Hulking hurricanes: Seeking greater accuracy in predicting storm strength
To better predict tropical cyclone intensity, scientists sponsored by the Office of Naval Research (ONR) recently worked with the National Aeronautics and Space Administration (NASA) and National Oceanic and Atmospheric Administration to gather atmospheric data from storms that formed in the Atlantic Ocean in 2016.
Fully developed tropical cyclones—variously called hurricanes, typhoons or cyclones, depending on their region—can grow as wide as several hundred miles and sustain winds faster than 150 miles per hour. For example, Typhoon Tip (1979) had 190-mph winds and Hurricane Patricia (2015) whipped up 215-mph winds (the record).
Such storms are notoriously difficult to predict, presenting a volatile meteorological cocktail that can change direction, speed and strength, quickly and unexpectedly. They pose a severe threat to U.S. Navy fleet operations—so accurate forecasting is critical for protecting ships at sea, evacuating vulnerable bases, and performing humanitarian assistance and disaster relief.
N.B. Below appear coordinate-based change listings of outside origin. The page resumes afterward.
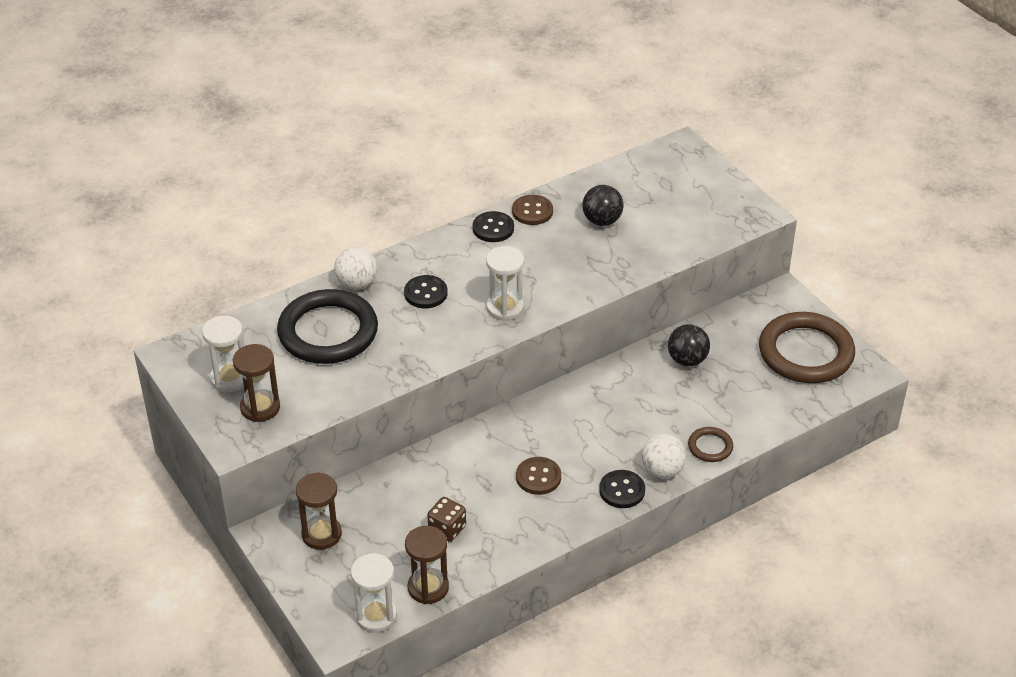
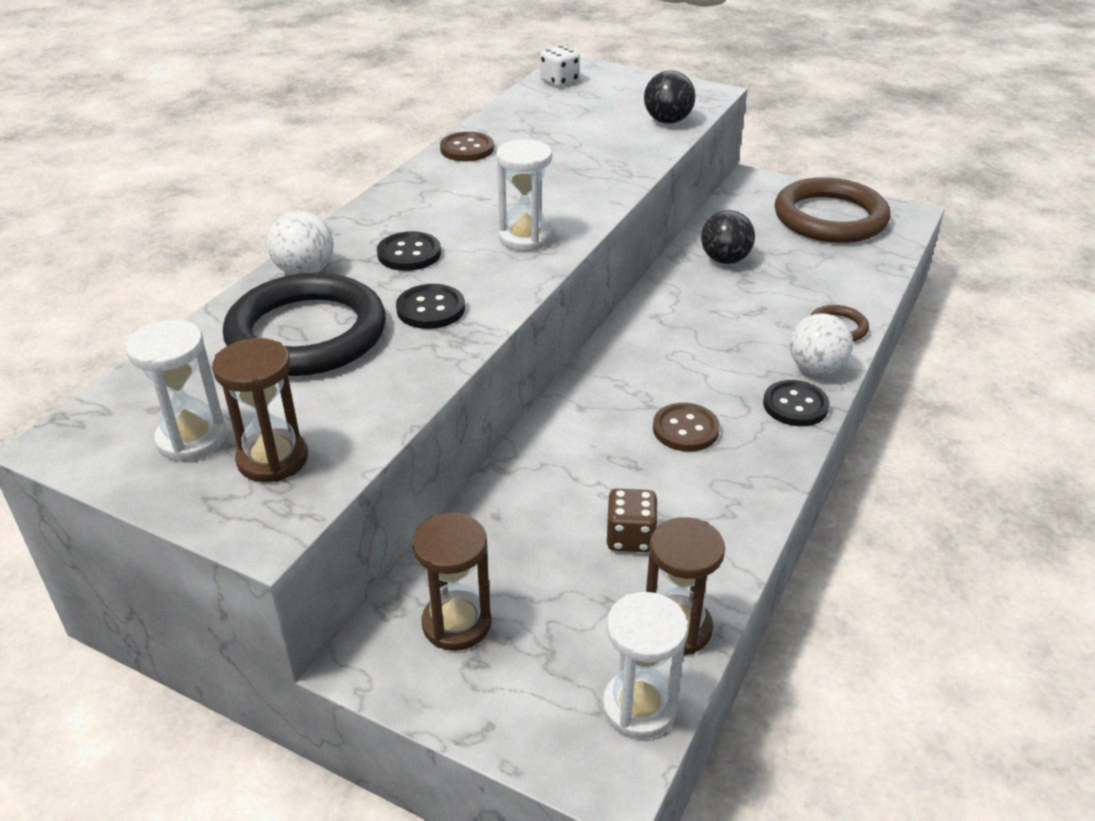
camera: 30 degrees left, 5 degrees down
black button [473,211,514,242] -> black button moved to [396,284,465,329]
black ball [582,185,623,226] -> black ball moved to [644,70,695,124]
none -> white dice [540,45,580,87]

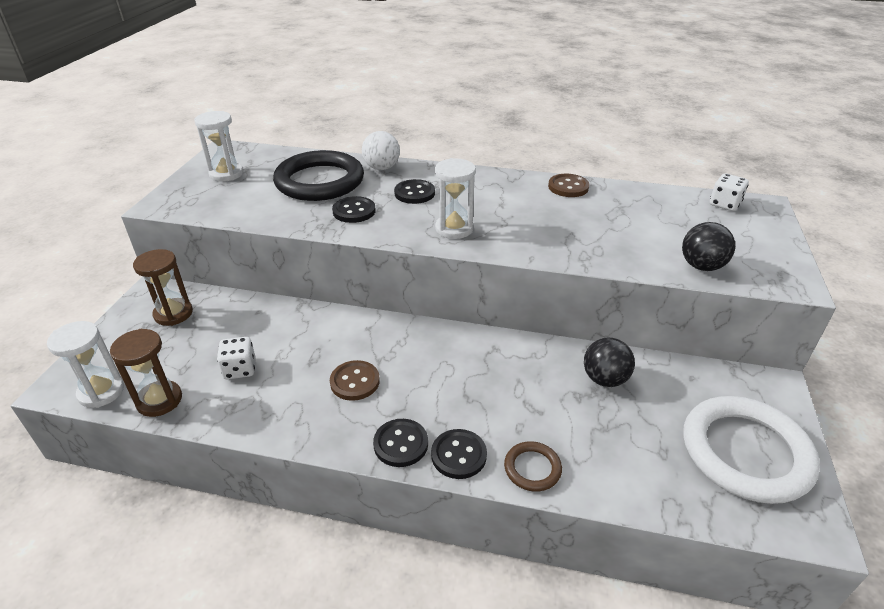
camera: 75 degrees right, 0 degrees up
brown hourglass [212,338,308,482] -> none
brown dice [606,489,658,552] -> white dice [217,337,255,379]
brown ring [775,177,891,243] -> white ring [683,396,820,504]
white ball [790,313,853,375] -> black button [431,429,487,479]

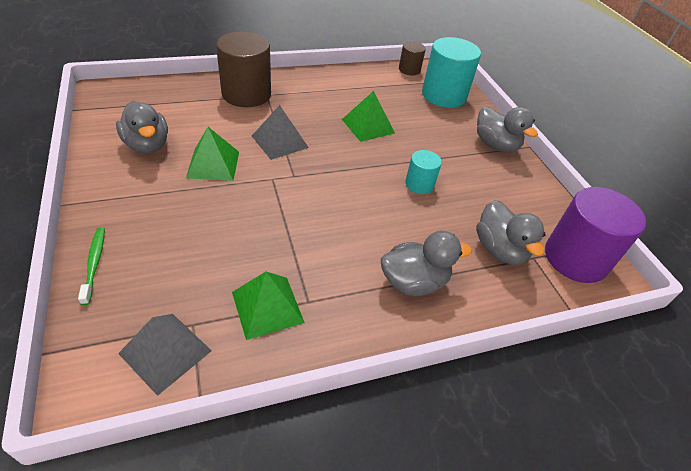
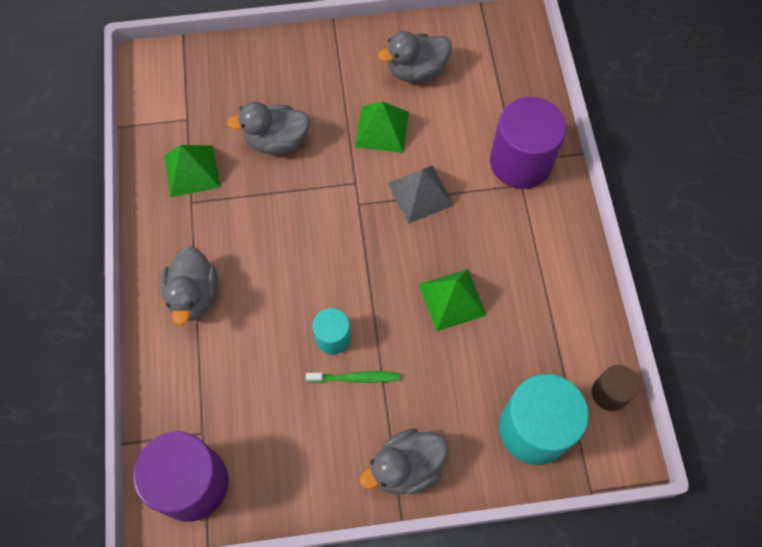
camera: 105 degrees right, 20 degrees up
green toothbrush [78,227,105,305] -> green toothbrush moved to [306,371,400,383]
grey pyramid [118,314,212,396] -> none
brown cylinder [216,31,271,107] -> purple cylinder [490,97,566,189]
grey duck [476,200,546,265] -> grey duck moved to [227,101,310,154]

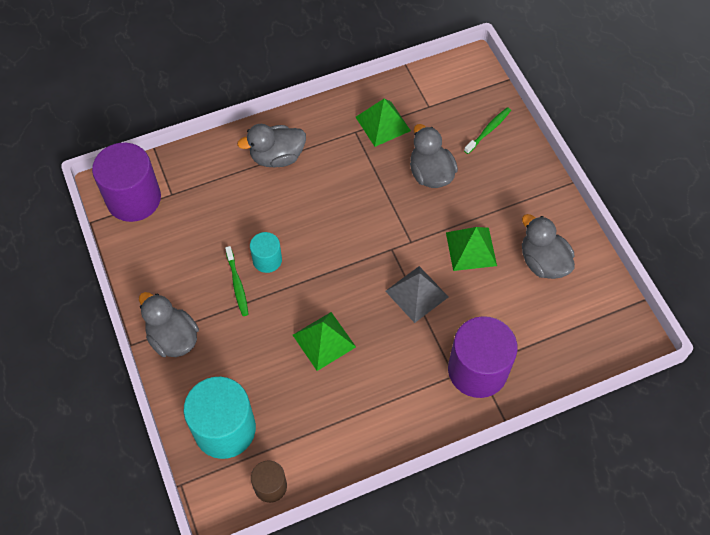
camera: 75 degrees right, 5 degrees down
none -> green toothbrush [464,107,511,154]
"Think about the ships, equipment, people and assets that must be moved to safety before a hurricane hits," said Dr. Ronald Ferek, a program manager in ONR's Ocean Battlespace Sensing Department. "This represents a huge investment of resources. If we can improve the lead time and accuracy of storm forecasts, it would give naval leadership more time and detailed information for preparations, evacuation or shelter-in-place decisions."
The recent research involved flying NASA's unmanned Global Hawk planes above hurricanes—more than 60,000 feet in the air—and deploying sensor-laden dropsondes. Dropsondes are parachute- and GPS-equipped devices that measure temperature, humidity, moisture, wind speed and direction, pressure and altitude—crucial factors in determining the potential strength and destructiveness of a hurricane.
The Global Hawks flew nine missions this year—dropping 647 dropsondes—culminating in three flights above Hurricane Matthew, a Category 5 storm that battered the East Coast in October. ONR is sponsoring efforts by the Naval Research Laboratory (NRL) and several universities to analyze and interpret the collected data, and integrate it into computerized prediction models.
"Dropsondes are valuable because they take numerous readings as they descend through the storm to the ocean's surface," said Dr. James Doyle, who works in NRL's Marine Meteorology Division in Monterey, Calif. "This provides in-depth information about internal storm structure, and the environment surrounding the storm."
This year's work builds on the Coupled Ocean/Atmosphere Mesoscale Prediction System-Tropical Cyclone—COAMPS-TC, for short. This groundbreaking computer-forecasting tool was developed under ONR sponsorship and put into operations at the Fleet Numerical Meteorological and Oceanographic Center in 2013. COAMPS-TC uses complex algorithms to predict hurricane intensity by processing real-time and historical meteorological data, fed by information from satellites and remote-sensing stations.
Although weather forecasters have become better at forecasting a hurricane's path and landfall, they struggle with predicting its strength. But Doyle said this is improving as unmanned planes like the Global Hawk enable data collection from the storm's upper layer, which can rise over 60,000 feet in height. This layer is where tropical cyclones expel the air that ascends rapidly through deep thunderstorms found in the eyewall—where the greatest wind speed and precipitation are found.
Both Ferek and Doyle believe the upper layer dramatically impacts hurricane intensity. They're especially interested in learning how jet streams interact with the upper layer—as well as its effects on the eyewall and secondary circulation (when hot, moist air flows upward from the storm's bottom, fueling greater intensity).
Doyle's team will use this year's data to create an advanced version of COAMPS-TC for the 2017 season—and will further test this new version by simulating hurricanes that occurred worldwide from 2013-2016. The goal is to see how accurate previous predictions were and use the new information to improve future forecasting.